A Comissão Federal de Comunicação (FCC) , o órgão do governo norte-americano encarregado da regulamentação das mídias, divulgou esta semana um surpreendente relatóriono qual faz um alerta sobre o futuro da imprensa local e adverte que a informação comunitária está na base da democracia cidadã.
O relatório de 150 páginas afirma que a importância das notícias locais está crescendo, mas as empresas jornalísticas mostram grande dificuldade de atender a esta necessidade, o que provoca um déficit informativo que terá conseqüências, ainda imprevisíveis, no funcionamento da democracia em comunidades sociais, bairros e cidades pequenas ou médias.
Uma das constatações mais importantes é a de que a internet multiplicou exponencialmente a formação de canais de informação a nível , mas isto coincidiu com uma drástica redução da investigação jornalística provocada entre outros fatores pelo desaparecimento de 13.400 empregos de repórteres e editores nos Estados Unidos, desde 2007.
O fenômeno não é novo e já foi discutido em vários fóruns tanto presenciais como online.O que surpreende é que o FCC tenha saído a campo para tratar de um tema que parecia preocupar mais os acadêmicos, enquanto os empresários e jornalistas o tratavam como se fosse um tema menor.
A nova relevância ganha pela comunicação local é uma conseqüência do crescimento dos indícios de que ela está diretamente ligada ao papel que as comunidades de base começam a ter como fator de reorganização das estruturas sociais na era digital.
As mídias locais sempre foram vistas como uma ferramenta político/comercial manipulada por interesses paroquiais onde a ética, geralmente, era vista como um obstáculo e não como uma norma. É claro que existiram e existem exceções, mas o quadro geral nunca foi dos mais animadores. Com a chegada da internet a crise do noticiário local se tornou ainda mais aguda, porque grande imprensa regional iniciou o enxugamento das redações justamente pela cobertura comunitária.
A sobrevivência da indústria jornalística local passou a ser um dilema crucial dada a inexistência de modelos de negócio adequados ao contexto comunitário. Os grandes jornais começaram a testar formulas de acesso pago a conteúdos online, mas elas dificilmente poderão ser aplicadas localmente. Isto gerou uma brutal recessão nos negócios da mídia local norte-americana, que apesar de ser muito diferente da brasileira, sinaliza uma tendência que, no mínimo, deve nos preocupar.

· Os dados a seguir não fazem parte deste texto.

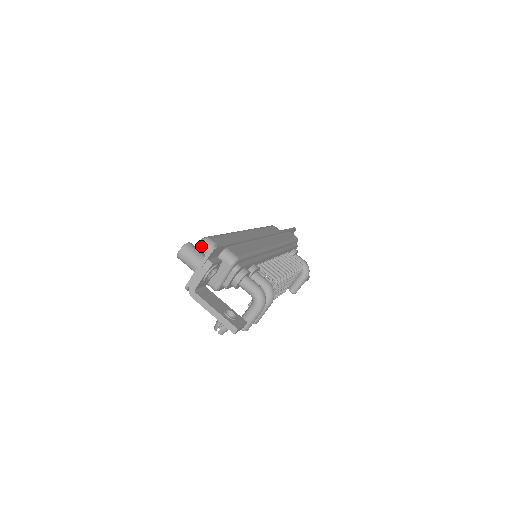
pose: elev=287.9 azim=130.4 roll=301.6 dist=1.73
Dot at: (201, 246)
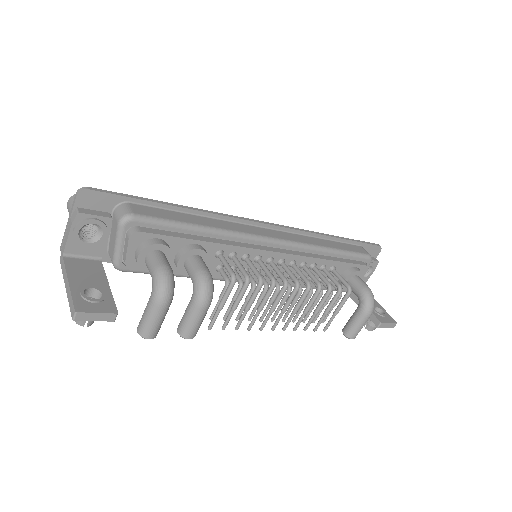
Dot at: occluded
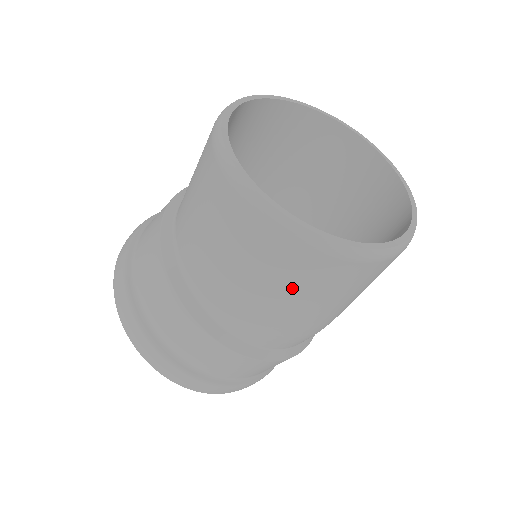
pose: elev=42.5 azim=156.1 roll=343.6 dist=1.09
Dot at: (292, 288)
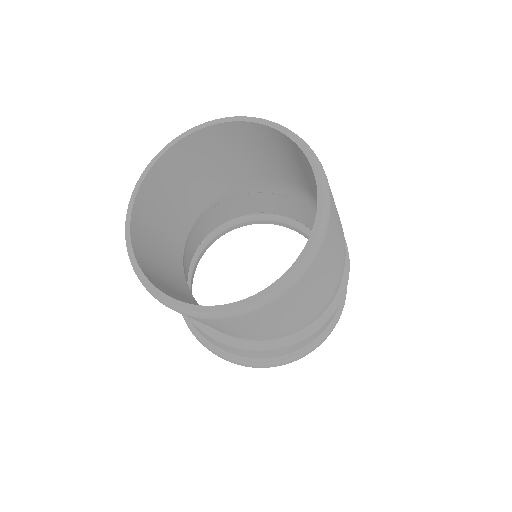
Dot at: (277, 318)
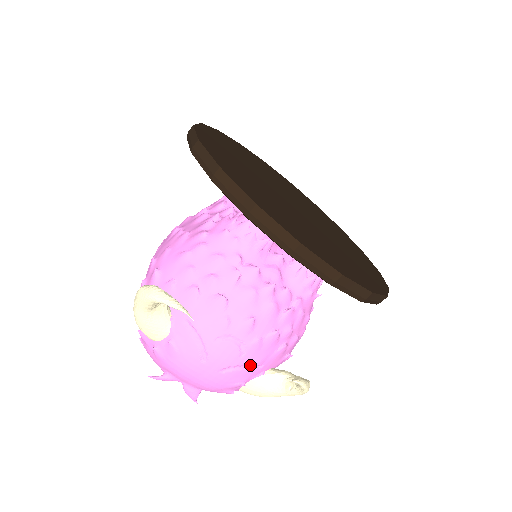
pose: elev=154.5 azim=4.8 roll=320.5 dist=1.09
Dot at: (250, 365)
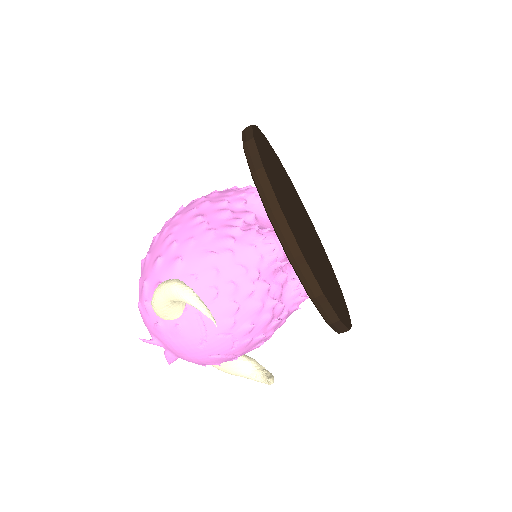
Dot at: (233, 354)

A renovada importância da comunicação local vem do fato de que a globalização econômica e a avalancha informativa gerada pela internet provocaram uma grande desorientação nas pessoas em quase todo o mundo industrializado. A desorientação, analisada de forma impecável pelo sociólogo catalão Manuel Castells no seu livro O Poder da Identidade [1], levou as pessoas a buscar a segurança em ambientes como os quais elas pudessem se identificar e sentir-se amparadas.
Normalmente estes ambientes estão associados com o local onde as pessoas vivem, com ambientes que elas valorizam e com desejos futuros. Daí surgiram os movimentos de busca da identidade como resposta à penetração de culturas forâneas (caso do movimento Zapatista, no México) , defesa de culturas locais (como o fundamentalismo islâmico) ou como expressão de um sonho ou desejo ( caso dos movimentos de gays, lésbicas e feministas).

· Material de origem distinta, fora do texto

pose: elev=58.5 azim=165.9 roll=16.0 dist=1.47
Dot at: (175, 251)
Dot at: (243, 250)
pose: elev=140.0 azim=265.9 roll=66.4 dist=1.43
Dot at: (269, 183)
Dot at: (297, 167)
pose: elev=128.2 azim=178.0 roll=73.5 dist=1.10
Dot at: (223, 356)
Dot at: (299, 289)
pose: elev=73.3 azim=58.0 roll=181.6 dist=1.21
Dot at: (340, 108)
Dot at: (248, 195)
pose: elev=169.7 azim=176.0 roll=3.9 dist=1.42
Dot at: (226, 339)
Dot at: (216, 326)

O fenômeno da busca da identidade já mundialmente reconhecido e estudado. O que começa a ser analisado é o processo de radicalização de posições políticas, sociais e econômicas no interior de grupos sociais em busca de uma identidade. O norte-americano Cass Sunstein, em seu livro Infotopia, mostrou que quanto mais homogênea e uniforme for uma comunidade, maior a sua tendência para posições extremadas.

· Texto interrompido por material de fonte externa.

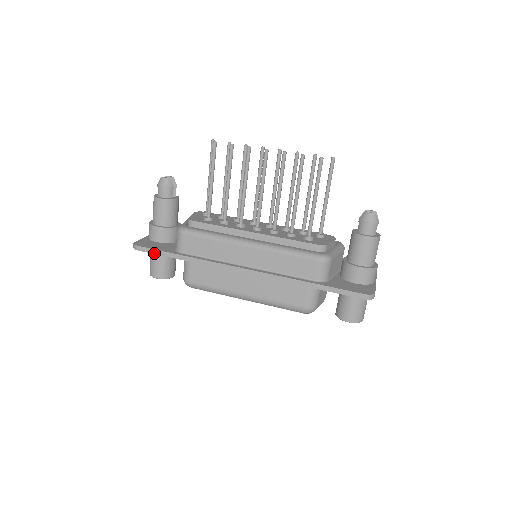
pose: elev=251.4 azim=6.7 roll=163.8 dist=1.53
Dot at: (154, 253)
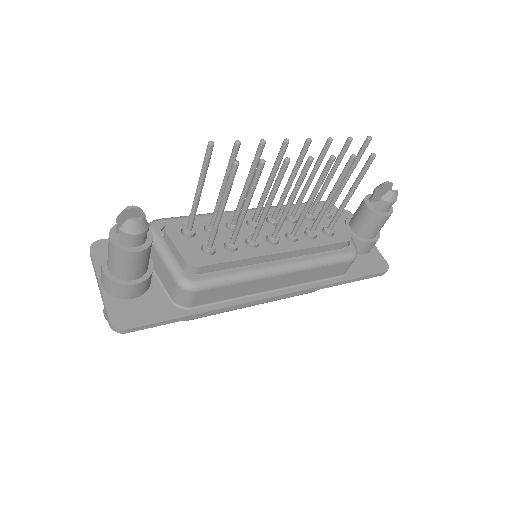
Dot at: (154, 326)
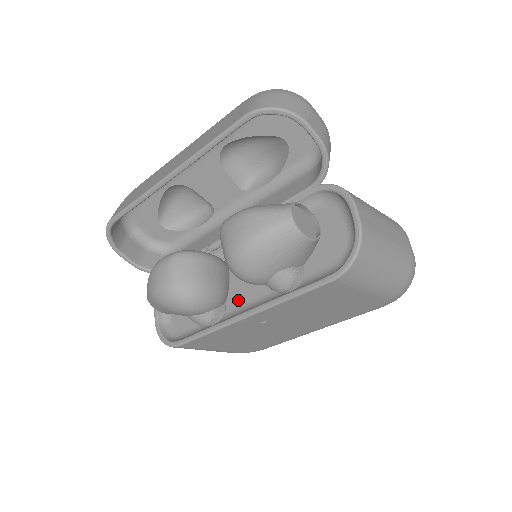
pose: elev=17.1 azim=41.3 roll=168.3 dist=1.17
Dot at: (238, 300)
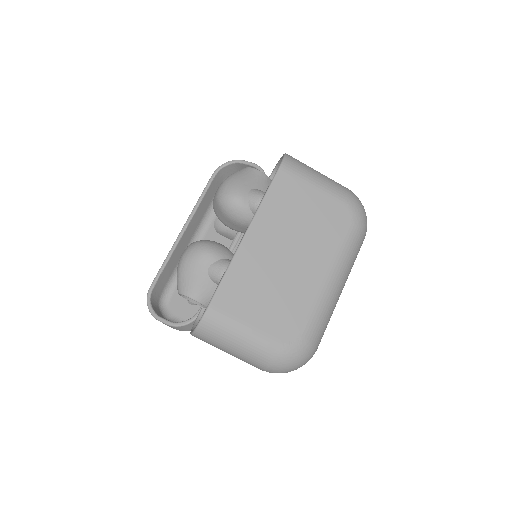
Dot at: occluded
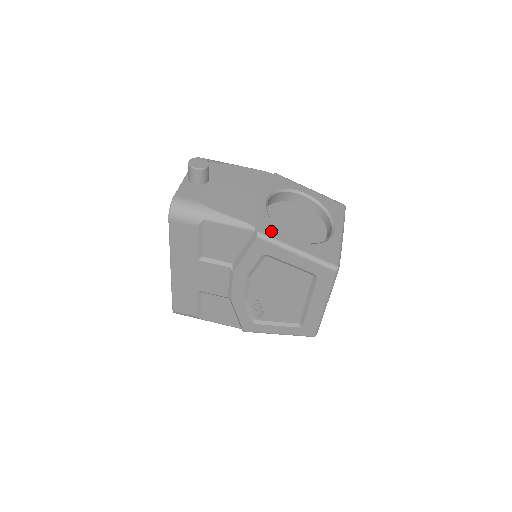
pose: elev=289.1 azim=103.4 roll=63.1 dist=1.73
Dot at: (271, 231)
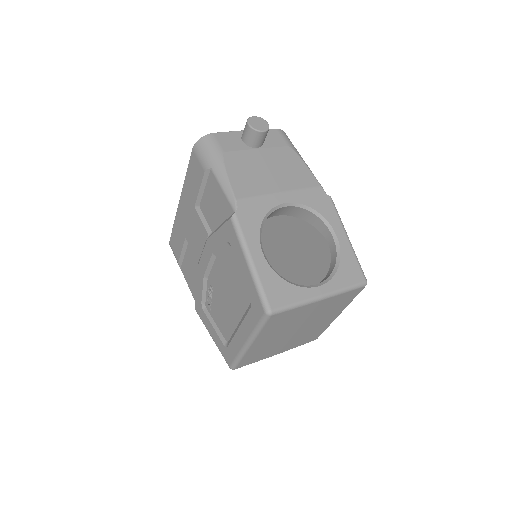
Dot at: (249, 225)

O antídoto contra o sectarismo e a xenofobia estaria assim na criação de canais de comunicação capazes de tornar as comunidades mais porosas à informação externa diversificada, permitindo uma melhor contextualização da mesma e a conseqüente redução de antagonismos.
A informação e as notícias locais se tornam assim fatores de importância estratégica no processo de busca de identidades diferenciadas e mutuamente respeitadas, num contexto marcado pela transformação do planeta numa mega aldeia informativa. Neste processo, a interação entre jornalistas e comunidades sociais é indispensável tanto para a busca de um novo modelo de sustentabilidade para a imprensa local, como para a reconstrução da democracia a nível local.
[1]A versão brasileira da editoria Zahar é de 1999. Foi lançada em 2010 uma versão em inglês (The Power of Identity, editora Wiley-Blackwell), ampliada e atualizada pelo próprio Castells.